PyTorch-LBFGS
PyTorch-LBFGS copied to clipboard
(yet) Another stochastic L-BFGS implementation for interest
Hi Michael,
I wanted to share a stochastic first order optimizer idea and implementation for L-BFGS, in case you might find it interesting or even practical in your research (congrats also on your PhD & new role at fb!)
The idea behind the algorithm is pretty simple in brief:
- when optimizing a stochastic empirical loss function, use bootstrap sampling over mini-batches of data to estimate the function value, the variance, and sampling bias
- run a first-order solver using a line search that treats the variance estimates from the bootstapped function/gradient evaluations as numerical uncertainties, such that the line search routine looks for step sizes points that satisfy the Wolfe conditions within the uncertainty level
I implemented the idea above in the following repository using tensorflow
:
https://github.com/mbhynes/boots
I admittedly haven't run particularly thorough experiments on this, but did use a small convnet as a toy problem and it looks like the convergence of the bootstrapped L-BFGS algorithm can have the same or better convergence as ADAM up to a point, measured by the decrease in training loss vs the # of function/gradient evaluations [ie data points accessed], e.g. here
There's no formal convergence criteria implemented, and empirically it looks like the optimizer can get within a radius of a minimum, but then just start oscillating a bit without making substantive progress.
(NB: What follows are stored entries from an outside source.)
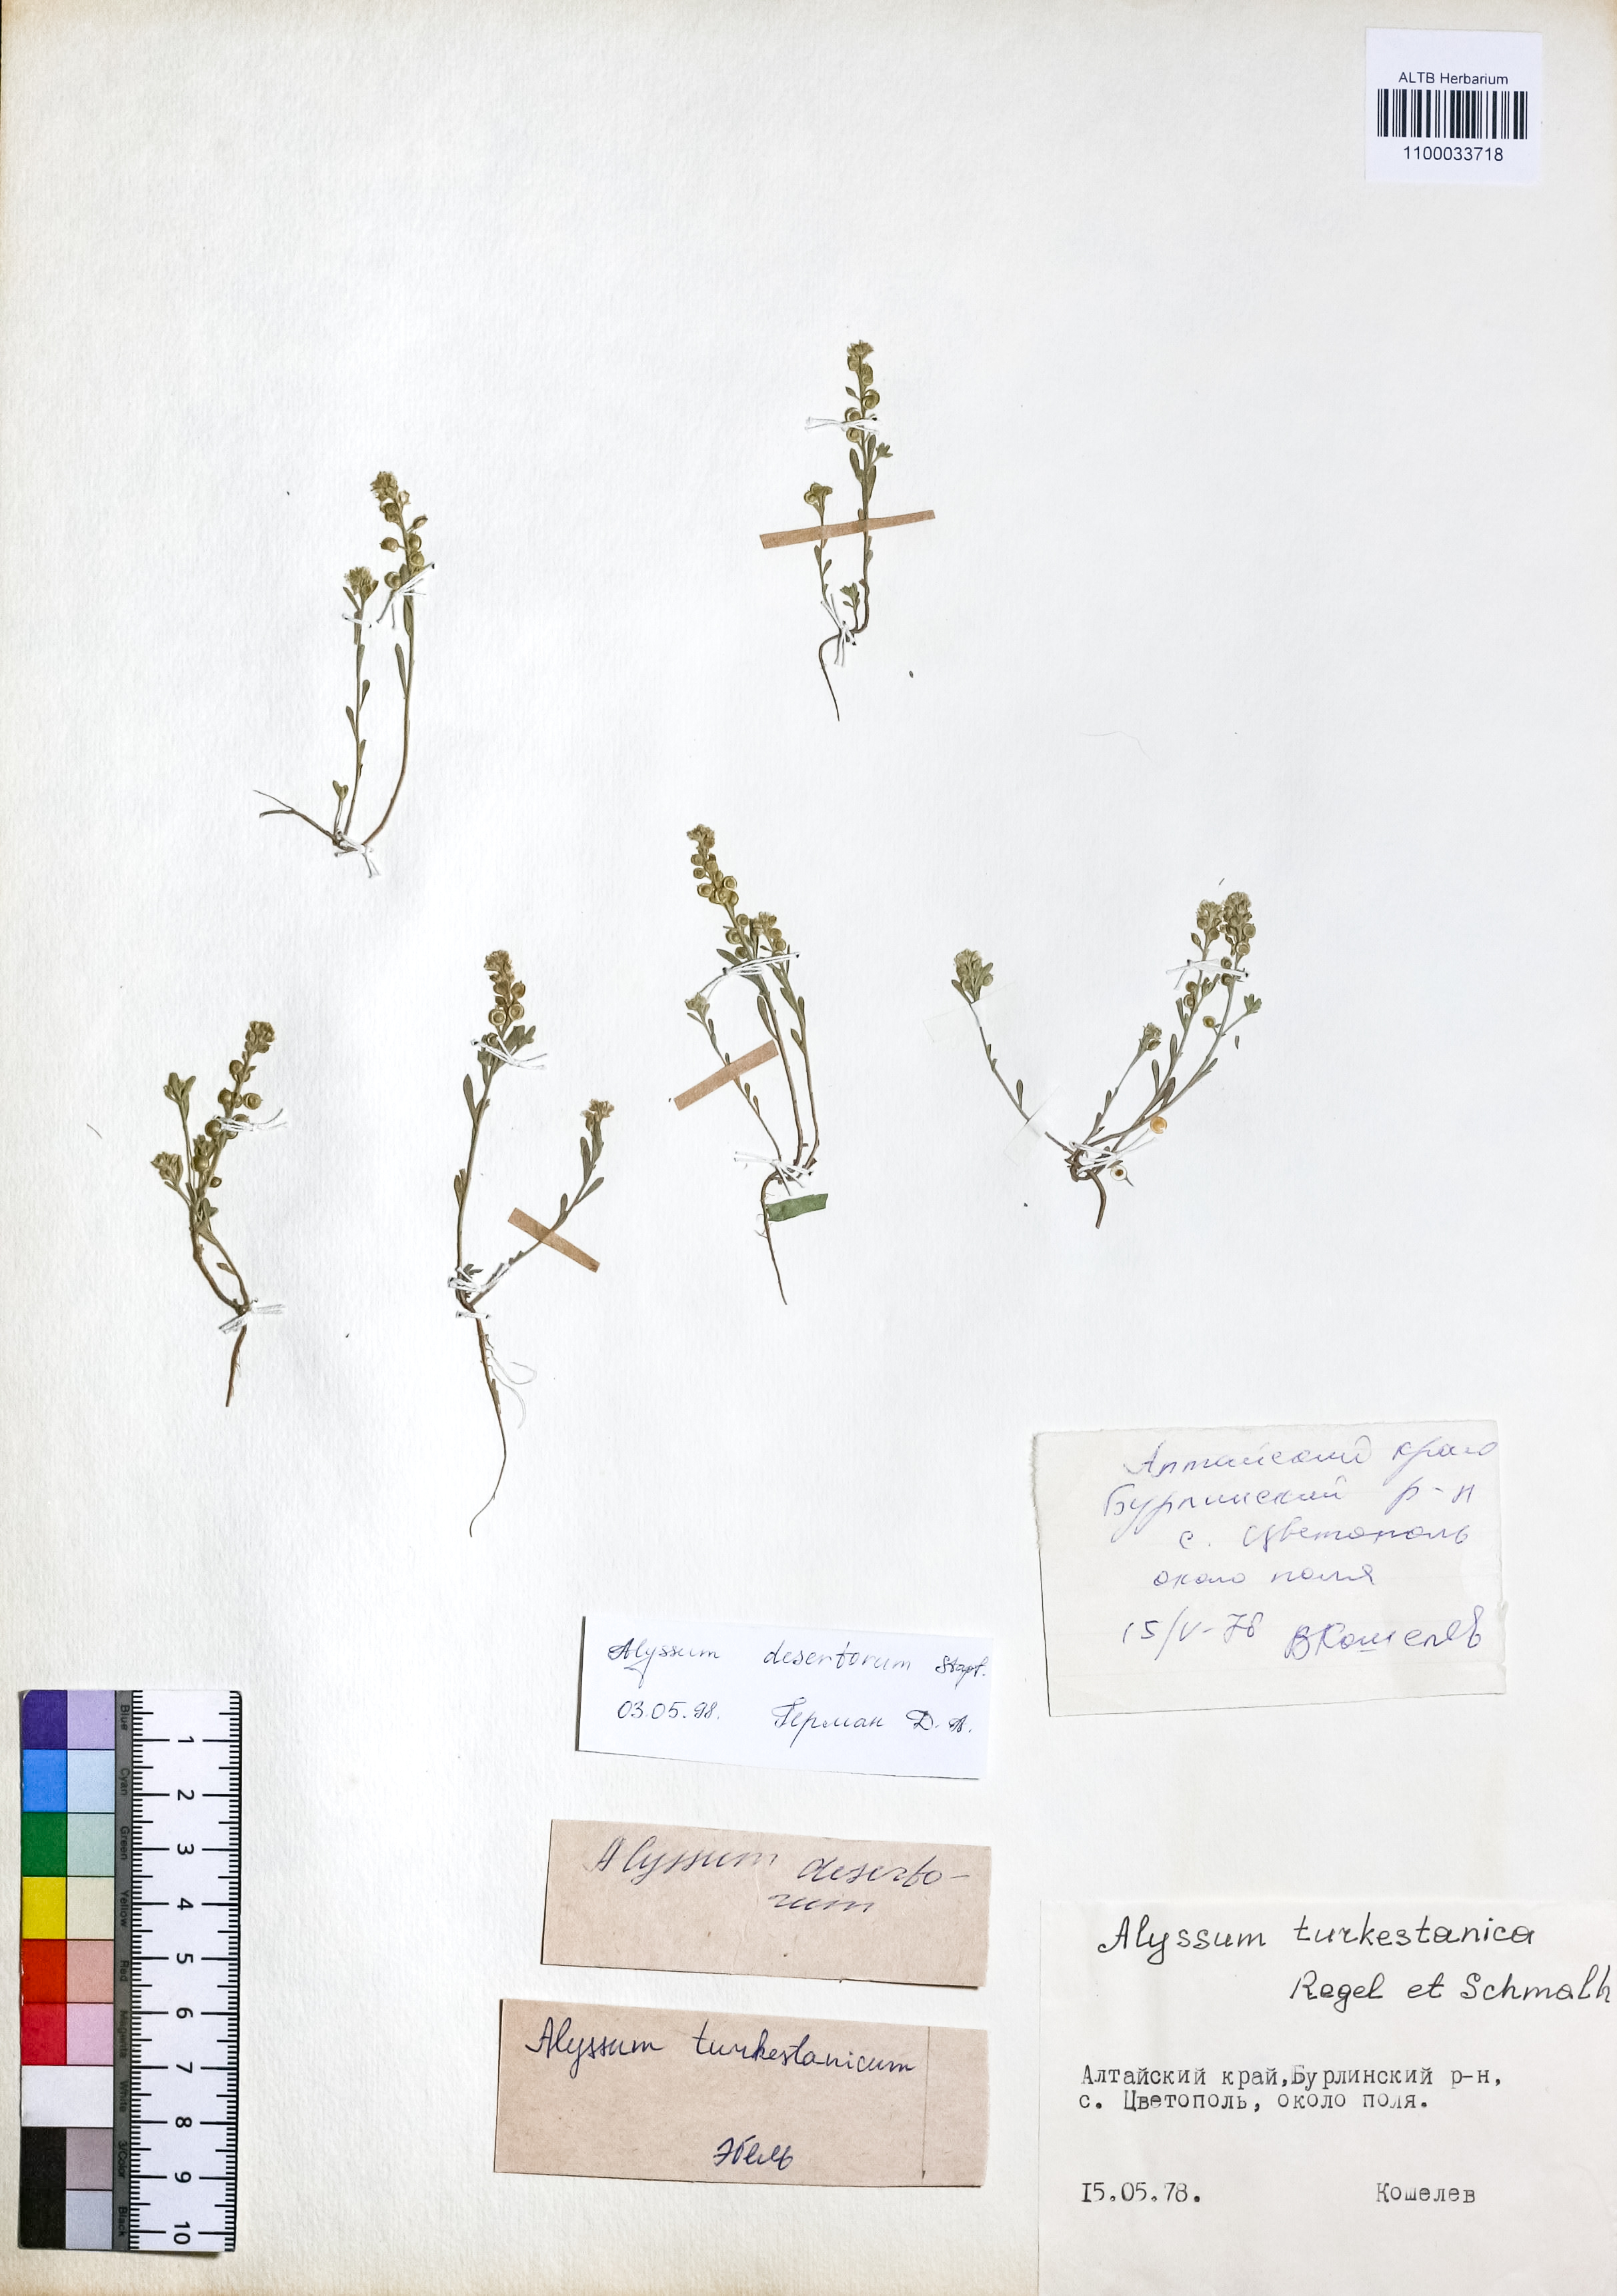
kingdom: Plantae
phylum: Tracheophyta
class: Magnoliopsida
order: Brassicales
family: Brassicaceae
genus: Alyssum
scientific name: Alyssum turkestanicum
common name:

The real practical downside to all this is that neither tensorflow
nor pytorch
are particularly efficient at evaluating per-example gradients... so unfortunately even if the trace above looks sorta neat, in reality you have to wait quite a while to get it from bootstrapping, compared to ADAM (which I've just taken as the ~best off-the-shelf algo) since the boots
implementation above doesn't have an efficient way of evaluating the jacobian matrix. (It wouldn't be quite so bad in a map-reduce framework where per-example gradients have to be materialized mind you...)
Anyway, hope it's of interest, and all the best!